Code for this “firmware” is here.
Shematic image here.
I called it MC1, from mouse controller, even if it’s not really one. Just code for those keys

📷Gallery

Pictures: outside, then inside, weights, keys. Later pictures show earlier versions, work in progress.
Video here.

⌛Conclusions

Well, it surely is hard to get used to using it. I mean e.g. moving my hand from keyboard to mouse I can’t touch it or place fingers on these new keys, because that would already press them. That’s why this black plastic bar in middle and plastic cover are crucial, it’s the best first place to touch and rest fingers on it.
So it will take a while.
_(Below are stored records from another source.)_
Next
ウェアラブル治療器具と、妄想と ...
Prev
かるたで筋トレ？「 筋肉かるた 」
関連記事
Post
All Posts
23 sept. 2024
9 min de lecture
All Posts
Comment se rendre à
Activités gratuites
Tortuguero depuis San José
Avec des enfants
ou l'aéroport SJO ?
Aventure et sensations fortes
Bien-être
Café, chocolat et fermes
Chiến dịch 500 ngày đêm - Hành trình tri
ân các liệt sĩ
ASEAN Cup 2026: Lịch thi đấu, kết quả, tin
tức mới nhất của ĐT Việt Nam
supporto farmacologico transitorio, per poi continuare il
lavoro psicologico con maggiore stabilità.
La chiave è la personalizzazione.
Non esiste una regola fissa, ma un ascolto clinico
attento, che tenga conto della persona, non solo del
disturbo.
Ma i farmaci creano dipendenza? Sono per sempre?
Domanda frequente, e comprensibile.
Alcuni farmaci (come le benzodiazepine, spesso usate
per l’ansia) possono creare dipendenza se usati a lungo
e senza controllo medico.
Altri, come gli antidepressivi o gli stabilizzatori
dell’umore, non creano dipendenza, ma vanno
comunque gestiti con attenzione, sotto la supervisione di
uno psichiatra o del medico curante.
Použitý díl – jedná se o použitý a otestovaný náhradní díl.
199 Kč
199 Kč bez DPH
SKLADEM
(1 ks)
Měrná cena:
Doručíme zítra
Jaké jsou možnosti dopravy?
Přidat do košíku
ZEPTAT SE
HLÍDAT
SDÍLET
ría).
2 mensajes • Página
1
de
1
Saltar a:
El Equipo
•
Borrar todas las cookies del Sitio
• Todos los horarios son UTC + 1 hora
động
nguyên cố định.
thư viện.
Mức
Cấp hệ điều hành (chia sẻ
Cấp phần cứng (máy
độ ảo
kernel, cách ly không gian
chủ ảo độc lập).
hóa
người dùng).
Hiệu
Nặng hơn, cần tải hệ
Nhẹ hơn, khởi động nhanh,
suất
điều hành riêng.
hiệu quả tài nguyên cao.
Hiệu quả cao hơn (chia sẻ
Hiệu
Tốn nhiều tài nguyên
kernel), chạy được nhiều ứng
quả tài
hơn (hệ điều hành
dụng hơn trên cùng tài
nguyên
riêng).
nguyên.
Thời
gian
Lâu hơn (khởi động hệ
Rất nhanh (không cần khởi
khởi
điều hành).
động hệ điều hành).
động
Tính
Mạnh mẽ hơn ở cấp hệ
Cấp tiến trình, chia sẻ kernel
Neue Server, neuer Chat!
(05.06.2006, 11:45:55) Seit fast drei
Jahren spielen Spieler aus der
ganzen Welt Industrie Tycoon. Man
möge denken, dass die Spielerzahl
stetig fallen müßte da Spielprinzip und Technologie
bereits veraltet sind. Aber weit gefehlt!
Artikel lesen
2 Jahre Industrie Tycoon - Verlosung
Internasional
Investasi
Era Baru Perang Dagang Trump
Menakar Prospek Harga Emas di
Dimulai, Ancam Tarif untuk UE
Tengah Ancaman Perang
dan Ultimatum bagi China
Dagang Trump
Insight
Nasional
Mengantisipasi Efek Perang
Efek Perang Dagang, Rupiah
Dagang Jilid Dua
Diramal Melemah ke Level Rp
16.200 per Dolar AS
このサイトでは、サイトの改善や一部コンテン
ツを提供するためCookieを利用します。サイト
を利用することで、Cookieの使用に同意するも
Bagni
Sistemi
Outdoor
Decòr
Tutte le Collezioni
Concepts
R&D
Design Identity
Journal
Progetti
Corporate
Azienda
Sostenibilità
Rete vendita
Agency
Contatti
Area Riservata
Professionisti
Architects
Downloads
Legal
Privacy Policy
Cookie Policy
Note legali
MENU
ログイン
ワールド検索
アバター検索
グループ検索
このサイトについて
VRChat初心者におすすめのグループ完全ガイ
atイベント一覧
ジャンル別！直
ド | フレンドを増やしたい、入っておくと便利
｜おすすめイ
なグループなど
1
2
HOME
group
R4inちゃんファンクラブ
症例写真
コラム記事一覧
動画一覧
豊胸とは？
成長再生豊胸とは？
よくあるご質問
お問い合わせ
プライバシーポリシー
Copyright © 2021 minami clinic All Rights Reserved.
But I don’t want to use my old mouse already. It was nearby for a day and then vanished.

It was a good project for me. It also took me a longer while to figure it out and finish.
I also wanted it done first before going after making a whole PC keyboard (100 not 6 keys) with such sensors. Probably my other design though, PCB made keys not this commercial scissor key crap.

I’m pretty sure anyone using just a default keyboard and mouse (with stupid 50 gram switches or even mechanical ones, that don’t go below 30 g I think), would likely go nuts with this mouse.

Would I recommend it? No. Unless you know for sure you’re after the lowest actuation force in keys. And that could be the case if you have an injury that makes it hurt to press the default (and so stupid) keys. As for me, I want to avoid injuries and fatigue (from using way too old, ancient switches and keys continued just for profits). That’s why I use it.

It is a joy to use even if tricky (you can’t touch this🎵) and a relief, less tiring when repeatedly. It was way to many times of me pressing the freaking mouse wheel (instead of an extra button) or even tedious scrolling. Instead I got a touch-key (for middle mouse), same like all other 6 now. Also keys to touch and hold, when I want to scroll mouse, not turn wheel repeatedly like a knob or something. I can even touch the Left button on mouse nearby with my smallest finger if needed. Lastly the “lift off” button on side is honestly like a must for each mouse. I just need to move it closer for thumb.

The mouse weighs about 48 gram now, less than my previous half of old Logitech G5 which was 62 gram (after cutting off, visible on right of picture here), so it’s also better for me.
I have plans for G5 to also rework it same way. I already removed lots and checked that 25 gram is the minimum working stuff, that’d need my keys and other stuff.

There is also one thing I didn’t do: making it more ergonomic, e.g. having tilted keys at some angle. Well that’s for future project or update.

DIY

Lastly, and obviously this thing ain’t pretty. Was never a goal for me.
It rather screams DIY. And it’s IMHO the only solution, not anything commercial. With DIY I got parts reused, I can fix, adjust or modify it later, etc. I set the budget (or price).
It gives freedom and low cost. It promotes learning, not addiction to buying (consumerism).
And most importantly for me: it makes it possible to have stuff that isn’t commercially available, and probably won’t. Crucial everyday useful things and software.
I recently found this channel (mainly DIY RC toys) very inspiring and enlightening. There are plenty of DIY projects now e.g. on hackaday.

The project doesn’t require 3D printing or company making PCBs. Surely it could.
But for me a 3D printer seems nowadays like a too popular, way too expensive tool, or toy even. And so many projects (e.g. here) just looking like a commercial for 3D printing. But yeah other times like a quick way of sharing your design with others.

I did PCBs just with my small drill, used with a dremel diamond cutting disc. I use it for cutting PCBs and for removing/trimming copper.
This way was cheapest, I didn’t need to pay any company, and I had all stuff already at home. Of course if I had to do 3 or more mice like this, I’d go the alternative way.